What is herniorrhaphy? Is it similar to hernioplasty? What about the herniorrhaphy procedure? To get answers to all these hernia-repair queries, leaf through this article…
Hernia is the abnormal bulging of internal tissue, organ or other structure, which protrudes through a weak portion of the cavity wall. Of all the cases, hernia in the abdomen is reported most frequently, followed by spinal disc herniation. It may also develop in the groin, femoral area and previously operated sites. Hernia may be associated with pain, nausea, vomiting, constipation and urinary discomfort conditions. These symptoms exacerbate with increased pressure and straining.
Oftentimes, an obvious lump can be felt in the affected region. Presence of this palpable lump with typical hernia symptoms are monitored during hernia diagnosis. In case of suspected signs without a lump, the doctor will conduct imaging tests to confirm herniation. For umbilical hernia in babies, the condition improves on its own without therapeutic intervention.
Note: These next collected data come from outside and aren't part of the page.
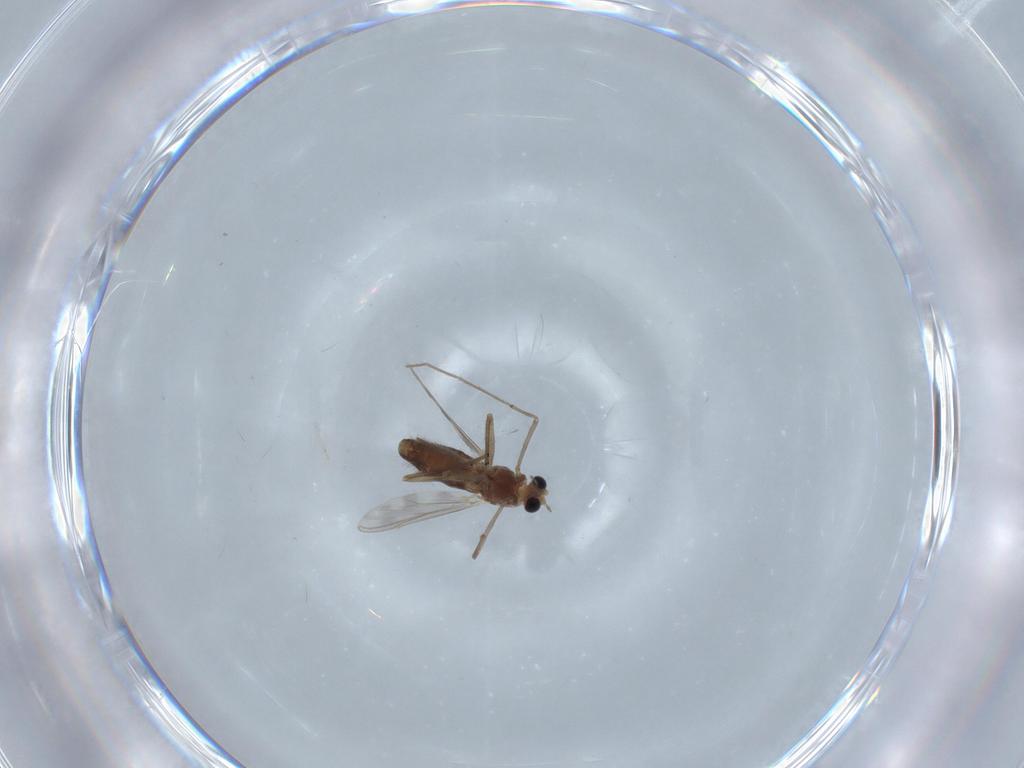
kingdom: Animalia
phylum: Arthropoda
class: Insecta
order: Diptera
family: Chironomidae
Otherwise, the conventional treatment for hernia (severe cases) is herniorrhaphy, which is also called the hernia-repair surgery.
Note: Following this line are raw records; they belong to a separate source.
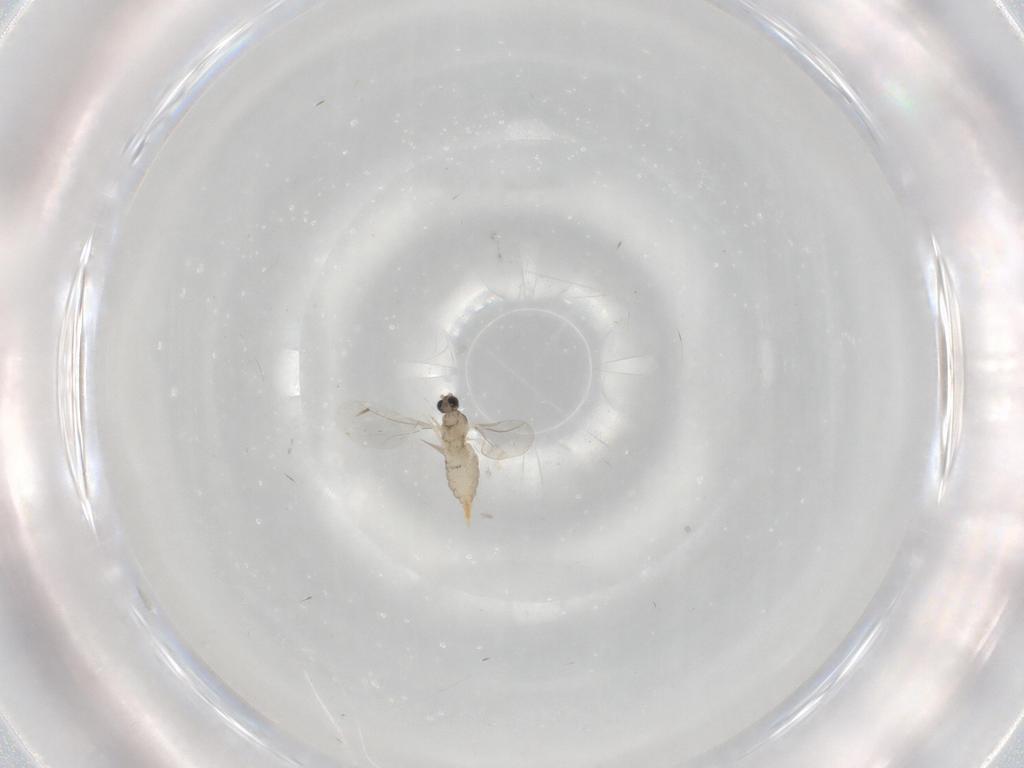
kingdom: Animalia
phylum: Arthropoda
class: Insecta
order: Diptera
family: Cecidomyiidae
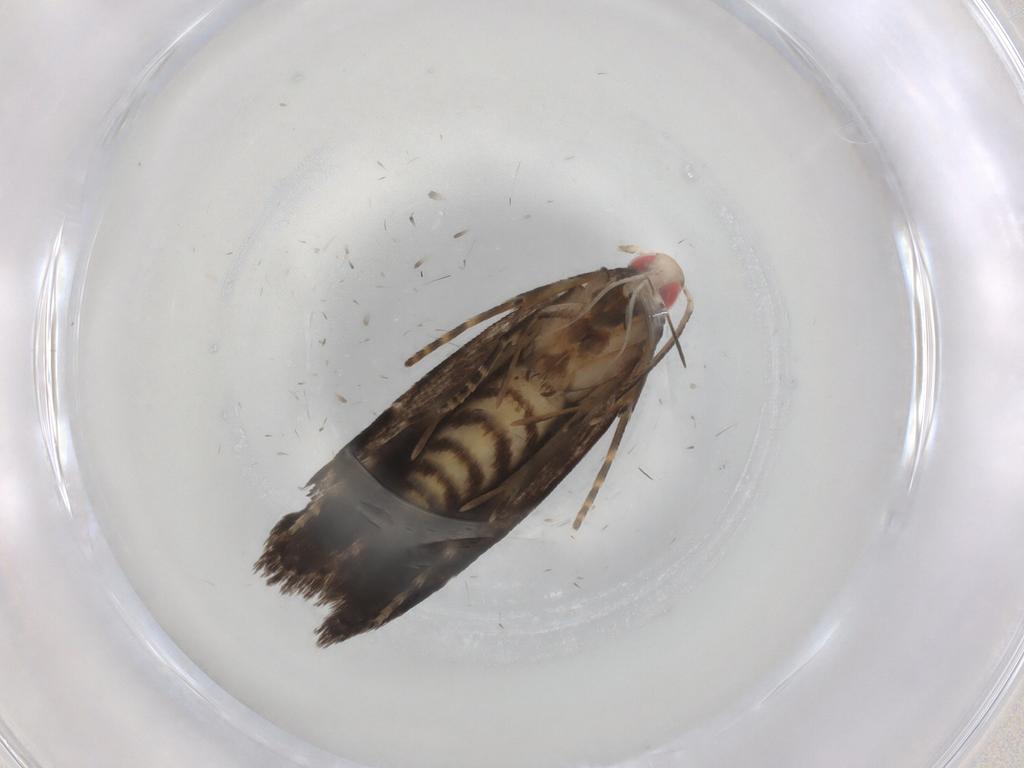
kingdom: Animalia
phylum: Arthropoda
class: Insecta
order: Lepidoptera
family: Gelechiidae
Herniorrhaphy: What is it?
So, exactly what is herniorrhaphy? It is a type of surgical intervention, which is aimed at treating hernia and associated health conditions. In Ancient Greek language, raphere means making a seam or suture, hence the term herniorrhaphy is coined for repairing hernia. Previously this procedure was conducted via the conventional open surgery method. In today’s date, less invasive laparoscopic method is preferred over the open type. It ensures quicker recovery, less pain in the operation site and less risk of infections. In short, laparoscopic surgery is accompanied with less postoperative complications.
Another procedure that is colloquially used with herniorrhaphy is hernioplasty. Although the latter is also aimed at repairing hernia, it differs from the herniorrhaphy surgery. Hernioplasty (classified under tension-free repair) involves placing synthetic meshes over the hernia affected area to strengthen it. The procedure is conducted under local anesthesia and patients can go home within a few hours after surgery. Regarding herniorrhaphy, it is divided into various types based on the location of hernia. Say for example, you will come across the following types of herniorrhaphy.
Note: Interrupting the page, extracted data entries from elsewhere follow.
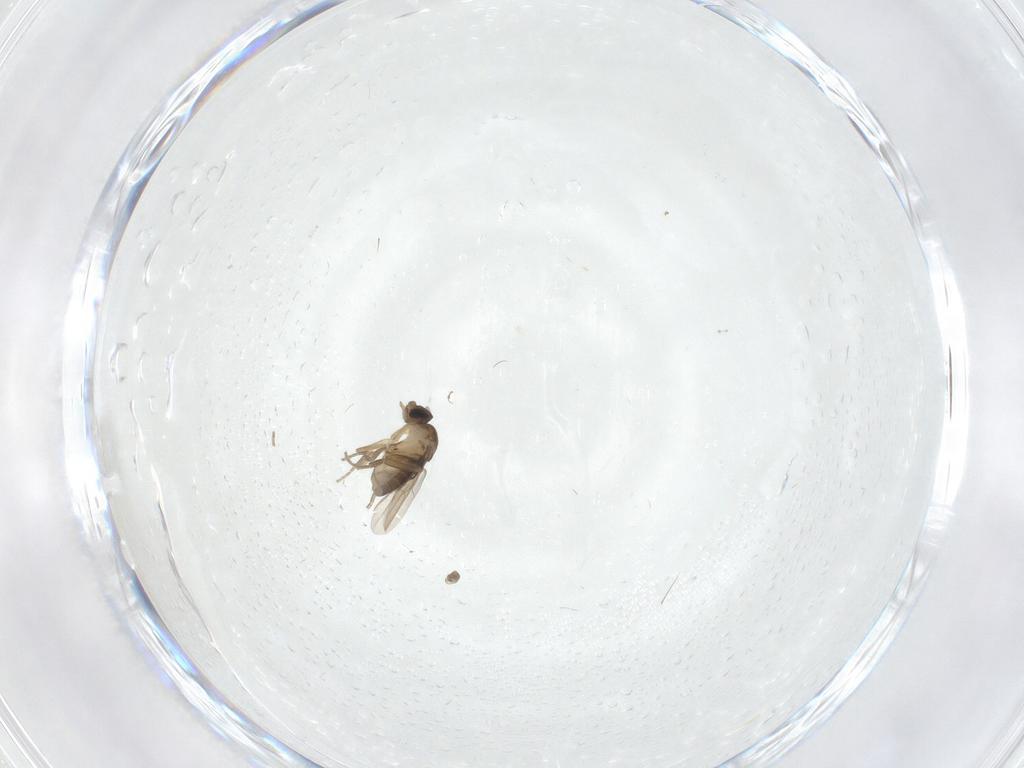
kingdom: Animalia
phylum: Arthropoda
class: Insecta
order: Diptera
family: Phoridae
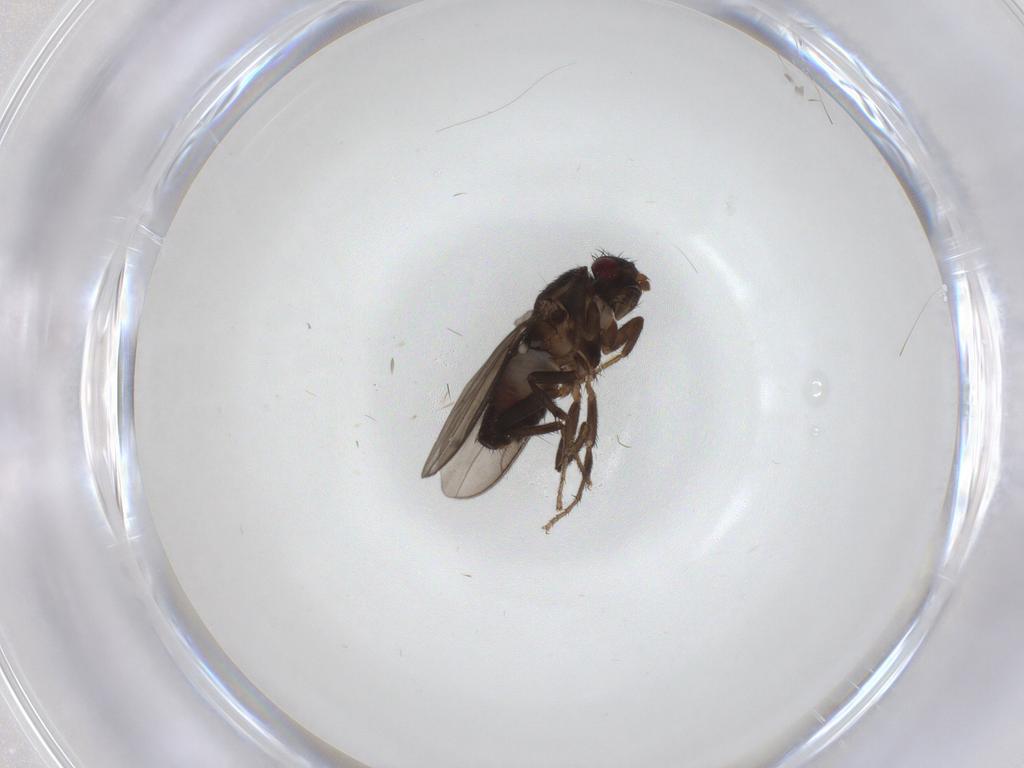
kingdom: Animalia
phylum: Arthropoda
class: Insecta
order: Diptera
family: Sphaeroceridae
- Umbilical herniorrhaphy for addressing umbilical hernia.
- Inguinal herniorrhaphy performed for correcting inguinal hernia.
- Ventral herniorrhaphy is conducted for repairing ventral hernia.
- Femoral herniorrhaphy for treatment of femoral hernia, which is often manifested after inguinal hernia repair surgery.
Before the herniorrhaphy procedure (grouped under tension repair), the candidate will be given local or general anesthesia. In the traditional open surgery, a long incision is made over the affected area (where hernia is present). If the hernia is protruding out of the cavity, it will be pushed back to its original position. In case the hernia is affecting adjacent organs, it may be tied off and excised. Following this, the weak region in the muscle wall is corrected by suturing the edges of healthy tissues. The excised skin area in then sewn properly and operation is completed.
The same steps are followed in laparoscopic method of herniorrhaphy, except that smaller incisions are made instead of making a single long cut. A tiny telescope fitted with camera is introduced via the cut, displaying the inner body parts in a computer. With strict monitoring, the doctor corrects hernia with longer instruments. In most cases, candidates are allowed to return home on the same day of the hernia repair surgery. If they need supervising for certain conditions, hospital stay for 2 – 3 days is required. The laparoscopic technique of correcting hernia requires longer time for operation, as compared to open surgery.
Complete recovery period for a laparoscopic herniorrhaphy is about 2 weeks or more. Usually the outcomes of this surgical procedure are impressive, but herniation is returned in about 1.6 – 5 percent of the candidates. In order to avoid the same, candidates should follow the postoperative care tips directed by the concerned surgeon. Also, they require follow-up visits at regular intervals to check for recurrence of hernia.